→ **Task to complete**: Reproduce every one of the records below character for character, but leave the pictures out of your copy.

===============

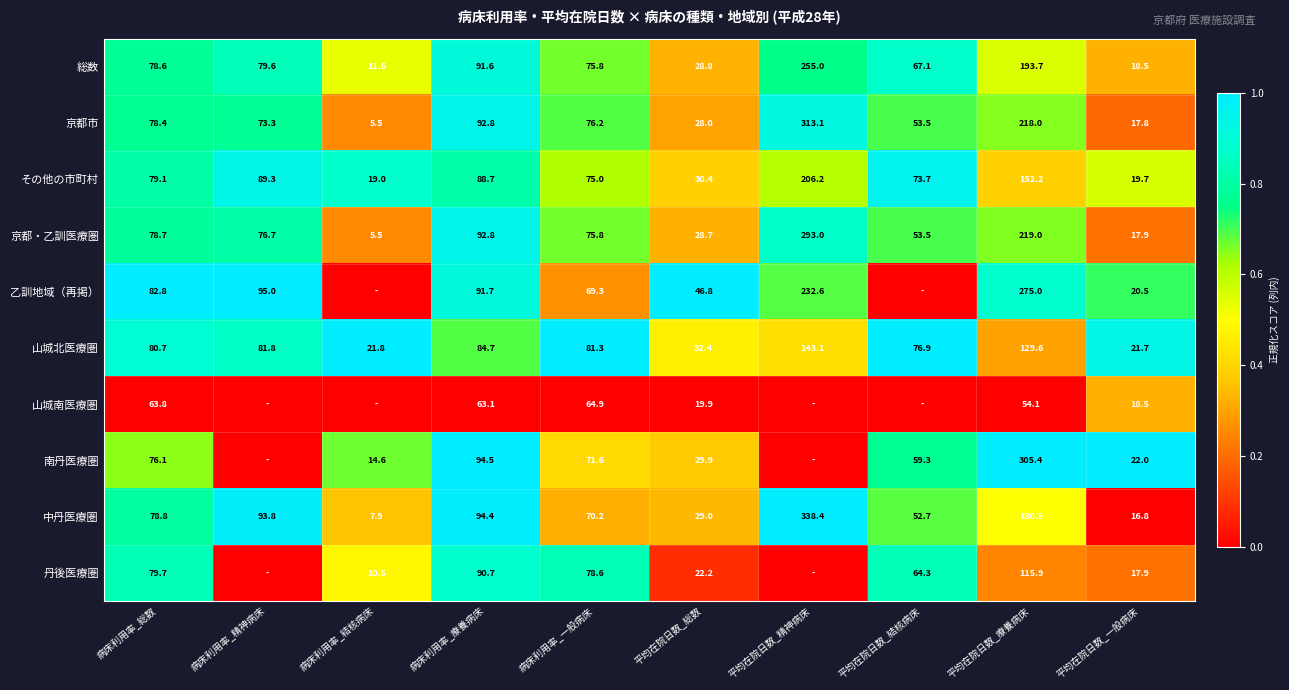

Rank the categories by 京都市 value from highest to lowest.

平均在院日数_精神病床, 平均在院日数_療養病床, 病床利用率_療養病床, 病床利用率_総数, 病床利用率_一般病床, 病床利用率_精神病床, 平均在院日数_結核病床, 平均在院日数_総数, 平均在院日数_一般病床, 病床利用率_結核病床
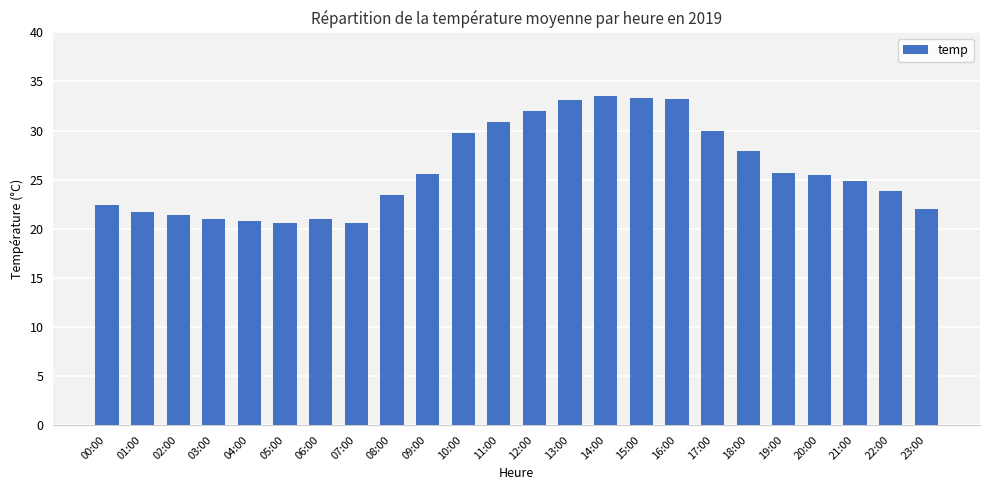

Read the value at 14:00.

33.5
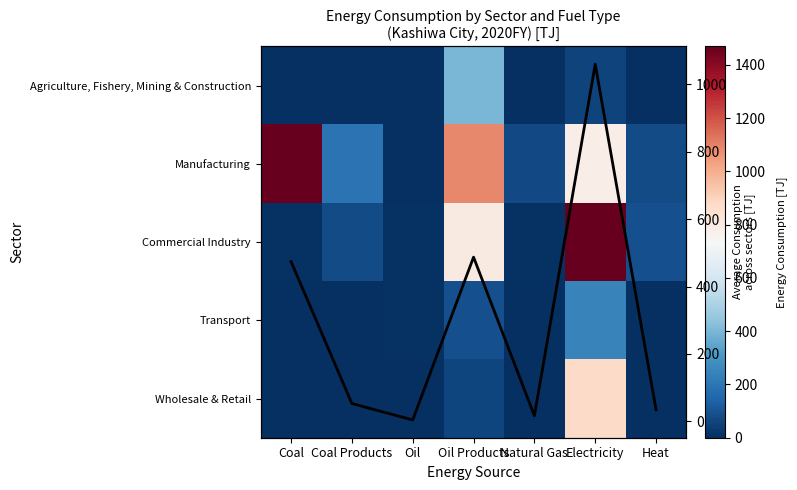

What is the maximum value shown in the chart?

3338.9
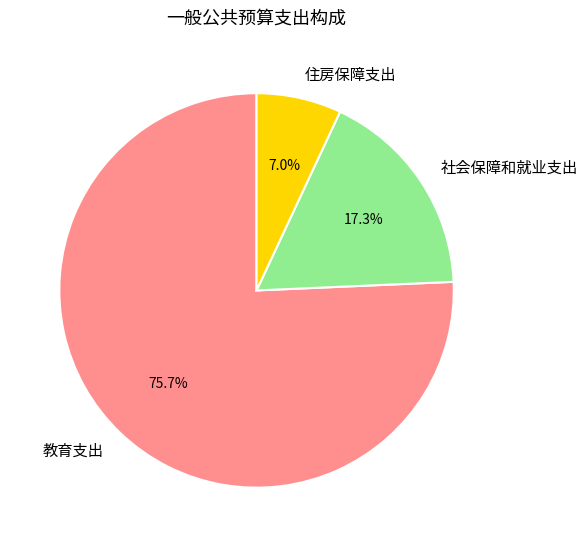

Which slice is the largest?

教育支出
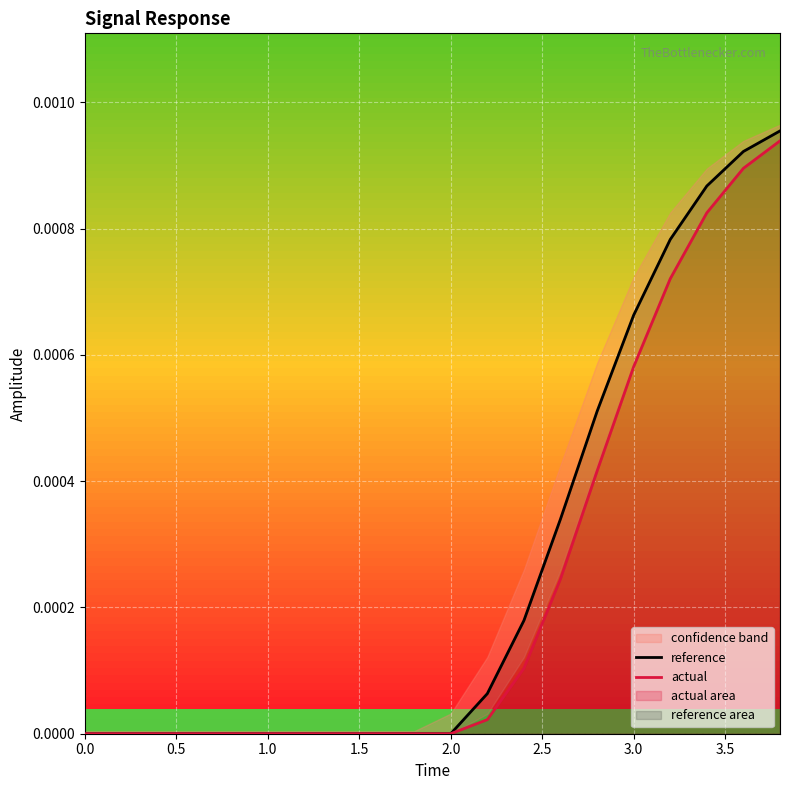

The reference series shows 0.0 at 1.0. True or false?

True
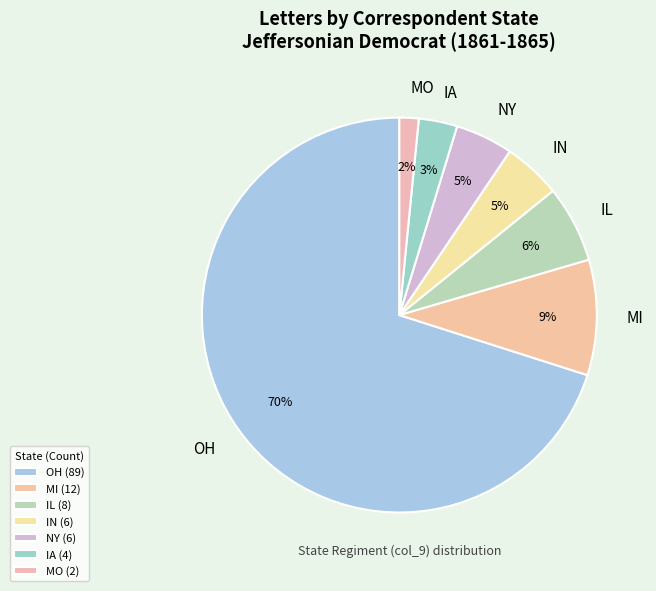

What is the majority slice?

OH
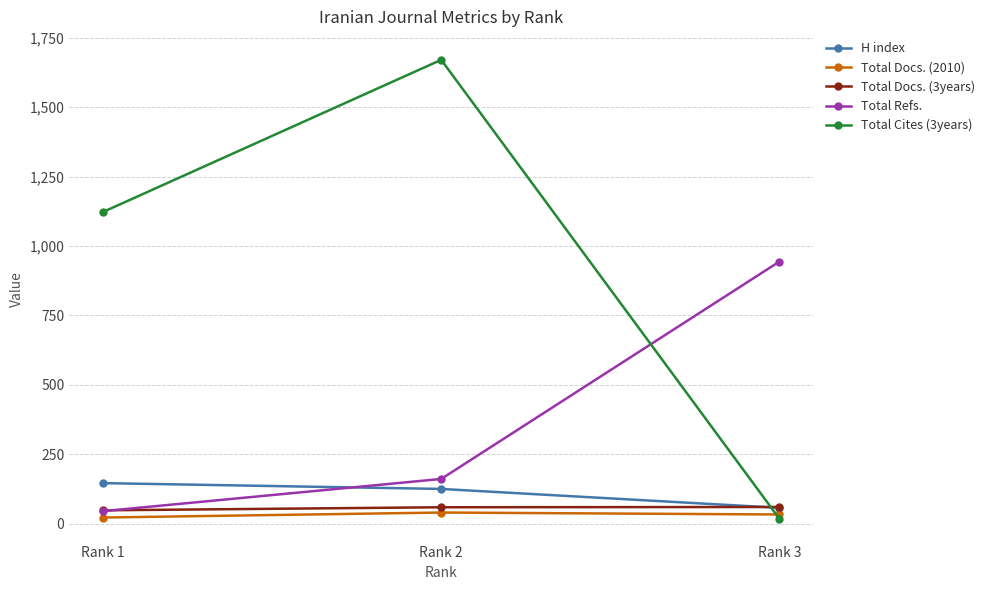

What is the highest value of the Total Docs. (2010) series?

40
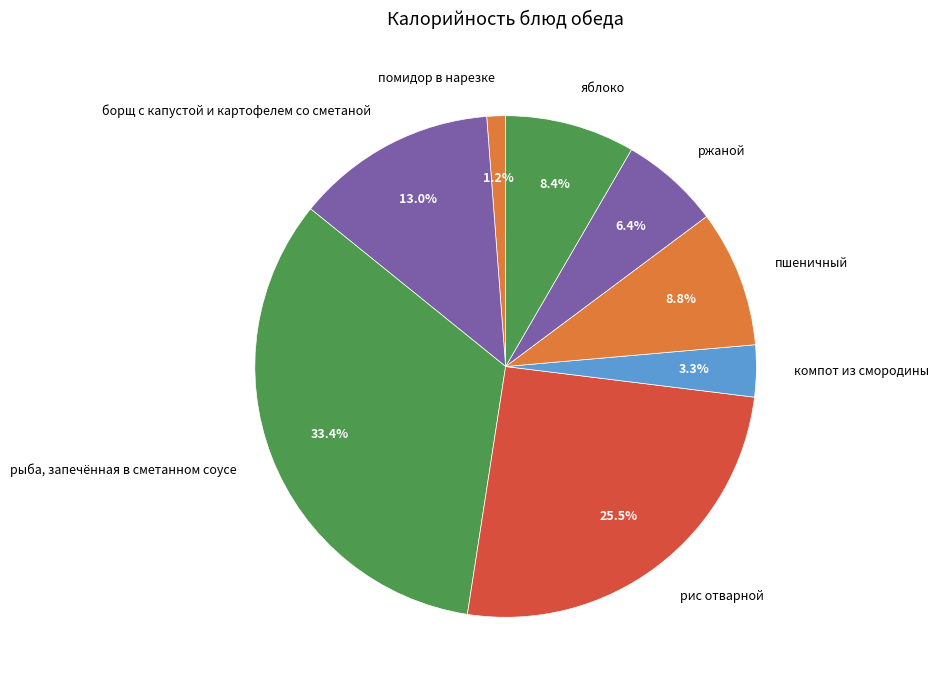

Approximately how many times larger is the value at помидор в нарезке compared to компот из смородины?

0.4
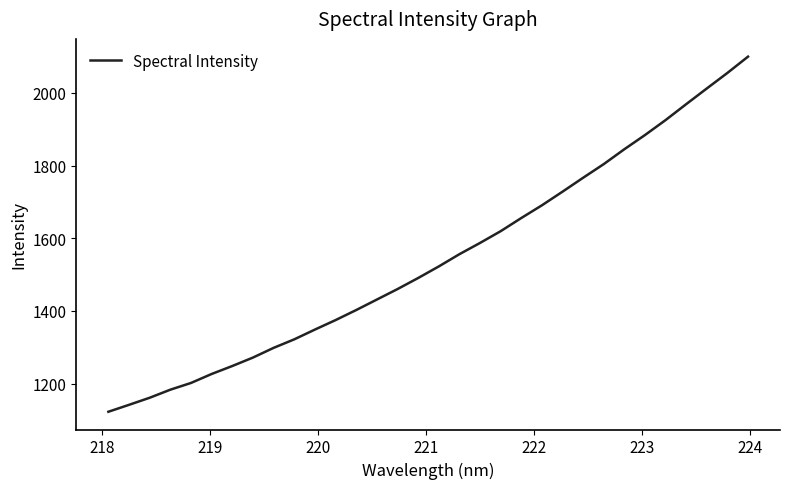

What is the maximum value shown in the chart?

2099.8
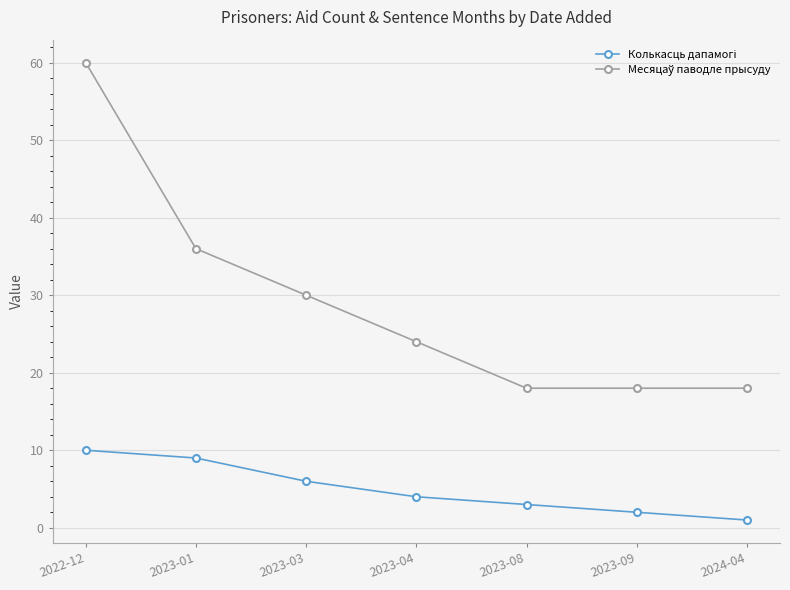

What is the label of the 6th point from the right?

2023-01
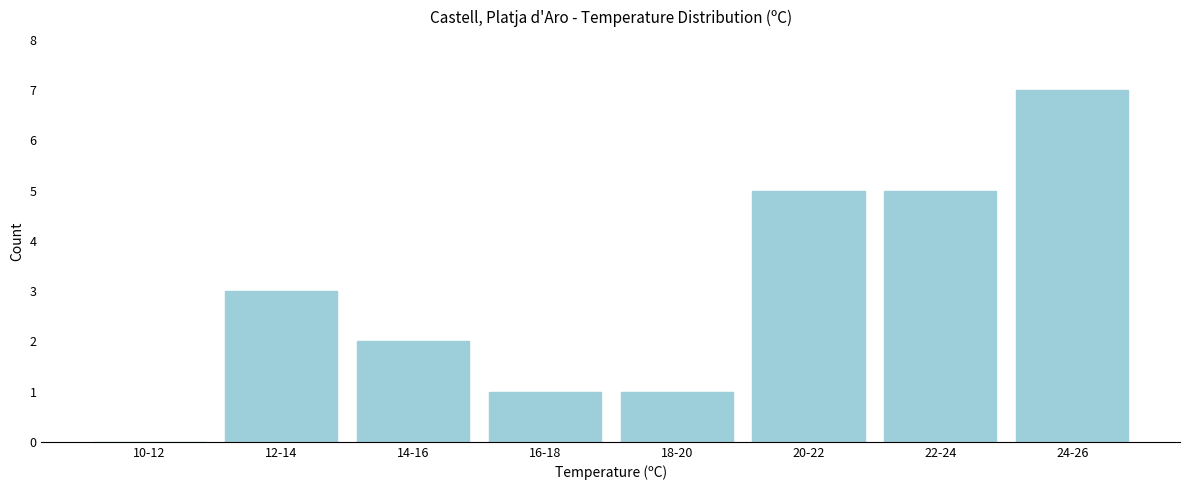

Reading left to right, what are all the values shown in this chart?

10-12=0	12-14=3	14-16=2	16-18=1	18-20=1	20-22=5	22-24=5	24-26=7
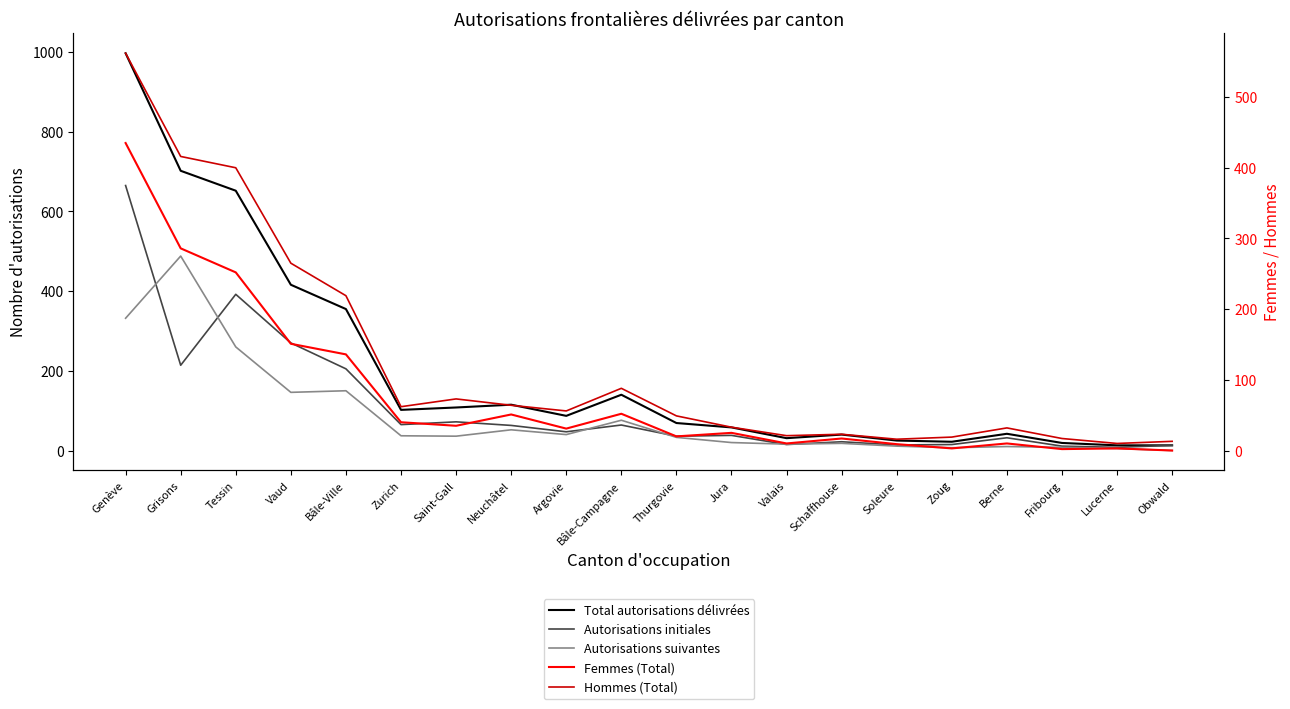

Reading left to right, extract all data points from this chart.

Total autorisations délivrées: Genève=997	Grisons=702	Tessin=652	Vaud=416	Bâle-Ville=355	Zurich=102	Saint-Gall=108	Neuchâtel=115	Argovie=87	Bâle-Campagne=140	Thurgovie=69	Jura=58	Valais=31	Schaffhouse=40	Soleure=25	Zoug=22	Berne=42	Fribourg=19	Lucerne=13	Obwald=13
Autorisations initiales: Genève=665	Grisons=214	Tessin=392	Vaud=270	Bâle-Ville=205	Zurich=65	Saint-Gall=72	Neuchâtel=63	Argovie=47	Bâle-Campagne=64	Thurgovie=36	Jura=38	Valais=15	Schaffhouse=22	Soleure=14	Zoug=15	Berne=32	Fribourg=11	Lucerne=8	Obwald=13
Autorisations suivantes: Genève=332	Grisons=488	Tessin=260	Vaud=146	Bâle-Ville=150	Zurich=37	Saint-Gall=36	Neuchâtel=52	Argovie=40	Bâle-Campagne=76	Thurgovie=33	Jura=20	Valais=16	Schaffhouse=18	Soleure=11	Zoug=7	Berne=10	Fribourg=8	Lucerne=5	Obwald=0
Femmes (Total): Genève=435	Grisons=286	Tessin=252	Vaud=151	Bâle-Ville=136	Zurich=40	Saint-Gall=35	Neuchâtel=51	Argovie=31	Bâle-Campagne=52	Thurgovie=20	Jura=25	Valais=10	Schaffhouse=17	Soleure=9	Zoug=3	Berne=10	Fribourg=2	Lucerne=3	Obwald=0
Hommes (Total): Genève=562	Grisons=416	Tessin=400	Vaud=265	Bâle-Ville=219	Zurich=62	Saint-Gall=73	Neuchâtel=64	Argovie=56	Bâle-Campagne=88	Thurgovie=49	Jura=33	Valais=21	Schaffhouse=23	Soleure=16	Zoug=19	Berne=32	Fribourg=17	Lucerne=10	Obwald=13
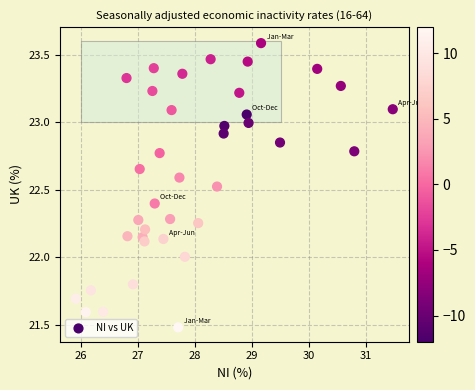

What is the range of X values (max minus min)?

5.6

===============

→ **Answer space**:
Rank the categories by 京都市 value from highest to lowest.

平均在院日数_精神病床, 平均在院日数_療養病床, 病床利用率_療養病床, 病床利用率_総数, 病床利用率_一般病床, 病床利用率_精神病床, 平均在院日数_結核病床, 平均在院日数_総数, 平均在院日数_一般病床, 病床利用率_結核病床

Read the value at 14:00.

33.5

What is the maximum value shown in the chart?

3338.9

Which slice is the largest?

教育支出

The reference series shows 0.0 at 1.0. True or false?

True

What is the majority slice?

OH

What is the highest value of the Total Docs. (2010) series?

40

Approximately how many times larger is the value at помидор в нарезке compared to компот из смородины?

0.4

What is the maximum value shown in the chart?

2099.8

What is the label of the 6th point from the right?

2023-01

Reading left to right, what are all the values shown in this chart?

10-12=0	12-14=3	14-16=2	16-18=1	18-20=1	20-22=5	22-24=5	24-26=7

Reading left to right, extract all data points from this chart.

Total autorisations délivrées: Genève=997	Grisons=702	Tessin=652	Vaud=416	Bâle-Ville=355	Zurich=102	Saint-Gall=108	Neuchâtel=115	Argovie=87	Bâle-Campagne=140	Thurgovie=69	Jura=58	Valais=31	Schaffhouse=40	Soleure=25	Zoug=22	Berne=42	Fribourg=19	Lucerne=13	Obwald=13
Autorisations initiales: Genève=665	Grisons=214	Tessin=392	Vaud=270	Bâle-Ville=205	Zurich=65	Saint-Gall=72	Neuchâtel=63	Argovie=47	Bâle-Campagne=64	Thurgovie=36	Jura=38	Valais=15	Schaffhouse=22	Soleure=14	Zoug=15	Berne=32	Fribourg=11	Lucerne=8	Obwald=13
Autorisations suivantes: Genève=332	Grisons=488	Tessin=260	Vaud=146	Bâle-Ville=150	Zurich=37	Saint-Gall=36	Neuchâtel=52	Argovie=40	Bâle-Campagne=76	Thurgovie=33	Jura=20	Valais=16	Schaffhouse=18	Soleure=11	Zoug=7	Berne=10	Fribourg=8	Lucerne=5	Obwald=0
Femmes (Total): Genève=435	Grisons=286	Tessin=252	Vaud=151	Bâle-Ville=136	Zurich=40	Saint-Gall=35	Neuchâtel=51	Argovie=31	Bâle-Campagne=52	Thurgovie=20	Jura=25	Valais=10	Schaffhouse=17	Soleure=9	Zoug=3	Berne=10	Fribourg=2	Lucerne=3	Obwald=0
Hommes (Total): Genève=562	Grisons=416	Tessin=400	Vaud=265	Bâle-Ville=219	Zurich=62	Saint-Gall=73	Neuchâtel=64	Argovie=56	Bâle-Campagne=88	Thurgovie=49	Jura=33	Valais=21	Schaffhouse=23	Soleure=16	Zoug=19	Berne=32	Fribourg=17	Lucerne=10	Obwald=13

What is the range of X values (max minus min)?

5.6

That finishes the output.